Under this line are the records; repeat exactly the lines starting at the one containing "focal_35mm: 45" and ending at the one containing "exposure_s: 1/30", omitting pictures.

Camera geometry data:
#####

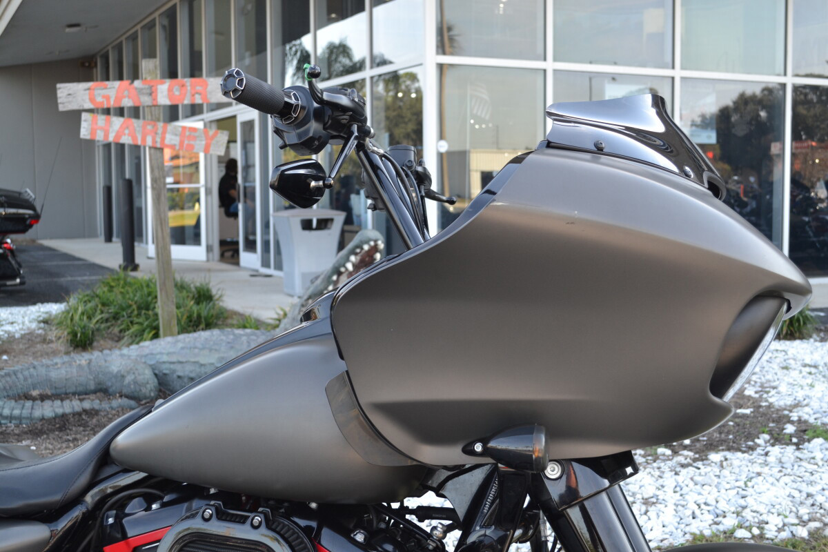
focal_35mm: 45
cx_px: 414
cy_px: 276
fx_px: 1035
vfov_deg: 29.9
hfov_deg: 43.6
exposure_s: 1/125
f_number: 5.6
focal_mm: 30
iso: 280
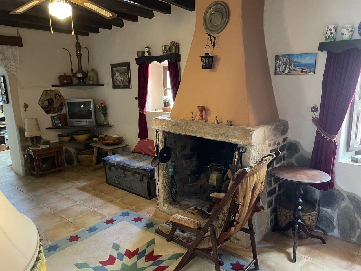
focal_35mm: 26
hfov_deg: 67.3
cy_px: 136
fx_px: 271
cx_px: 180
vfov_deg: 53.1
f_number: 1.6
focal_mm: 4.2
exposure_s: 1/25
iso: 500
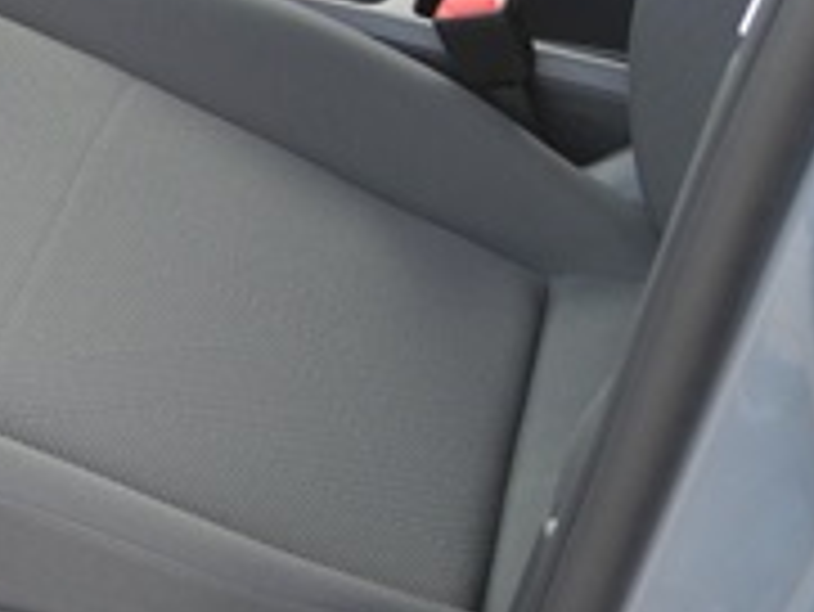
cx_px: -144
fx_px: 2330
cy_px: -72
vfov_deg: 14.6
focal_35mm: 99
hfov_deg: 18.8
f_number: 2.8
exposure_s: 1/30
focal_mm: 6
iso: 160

#####

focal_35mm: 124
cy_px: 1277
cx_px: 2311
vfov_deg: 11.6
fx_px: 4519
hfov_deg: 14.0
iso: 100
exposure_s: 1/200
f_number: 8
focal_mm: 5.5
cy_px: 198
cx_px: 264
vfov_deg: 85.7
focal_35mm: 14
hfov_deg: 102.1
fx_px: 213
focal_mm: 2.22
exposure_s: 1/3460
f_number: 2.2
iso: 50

#####

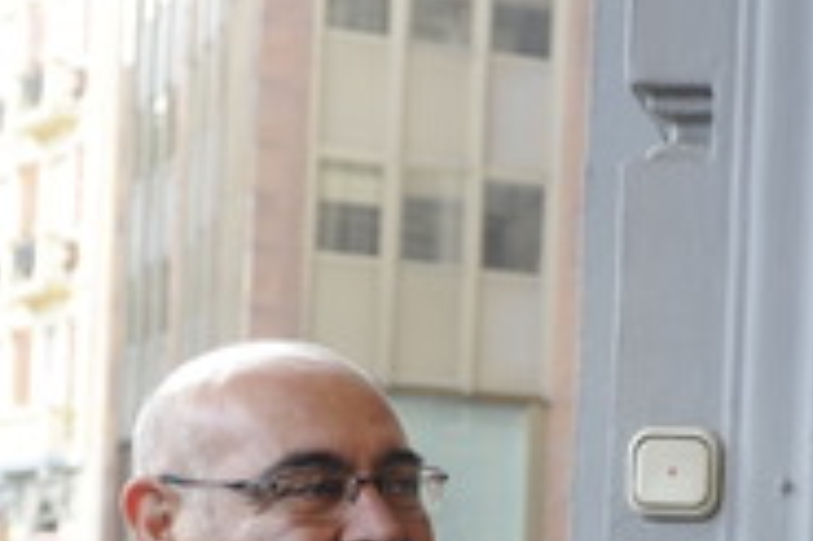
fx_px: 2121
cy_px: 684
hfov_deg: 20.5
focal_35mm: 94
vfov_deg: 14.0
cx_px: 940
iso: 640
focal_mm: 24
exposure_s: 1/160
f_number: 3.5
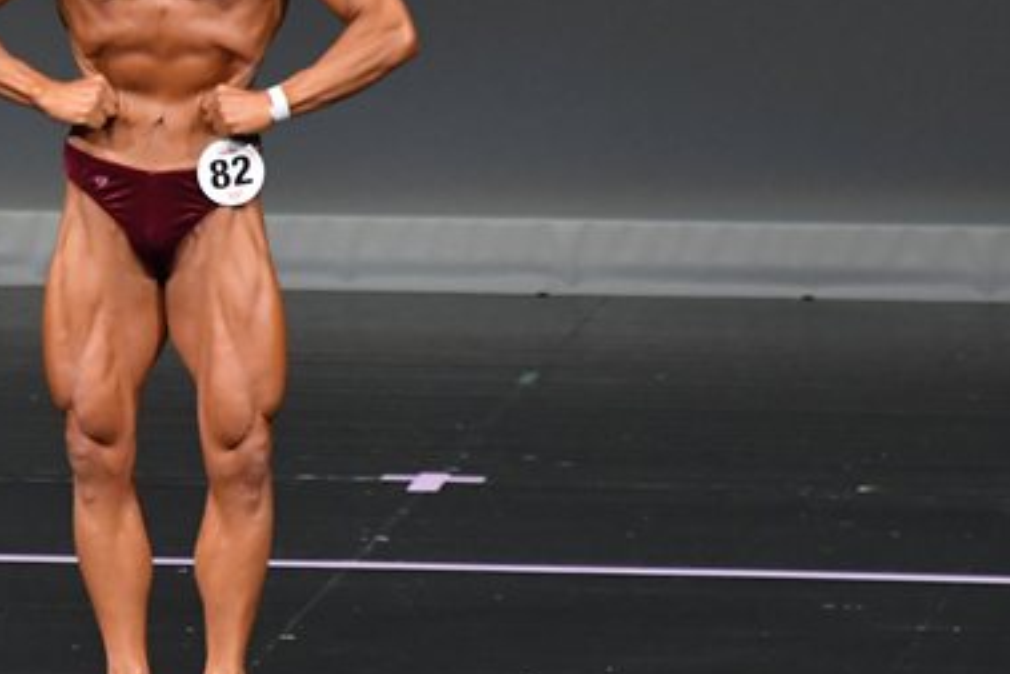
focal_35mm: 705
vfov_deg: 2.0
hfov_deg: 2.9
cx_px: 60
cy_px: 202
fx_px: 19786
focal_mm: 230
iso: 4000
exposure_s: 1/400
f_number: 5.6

#####

ANSWER TO THE EXERCISE
focal_35mm: 45
cx_px: 414
cy_px: 276
fx_px: 1035
vfov_deg: 29.9
hfov_deg: 43.6
exposure_s: 1/125
f_number: 5.6
focal_mm: 30
iso: 280
focal_35mm: 26
hfov_deg: 67.3
cy_px: 136
fx_px: 271
cx_px: 180
vfov_deg: 53.1
f_number: 1.6
focal_mm: 4.2
exposure_s: 1/25
iso: 500
cx_px: -144
fx_px: 2330
cy_px: -72
vfov_deg: 14.6
focal_35mm: 99
hfov_deg: 18.8
f_number: 2.8
exposure_s: 1/30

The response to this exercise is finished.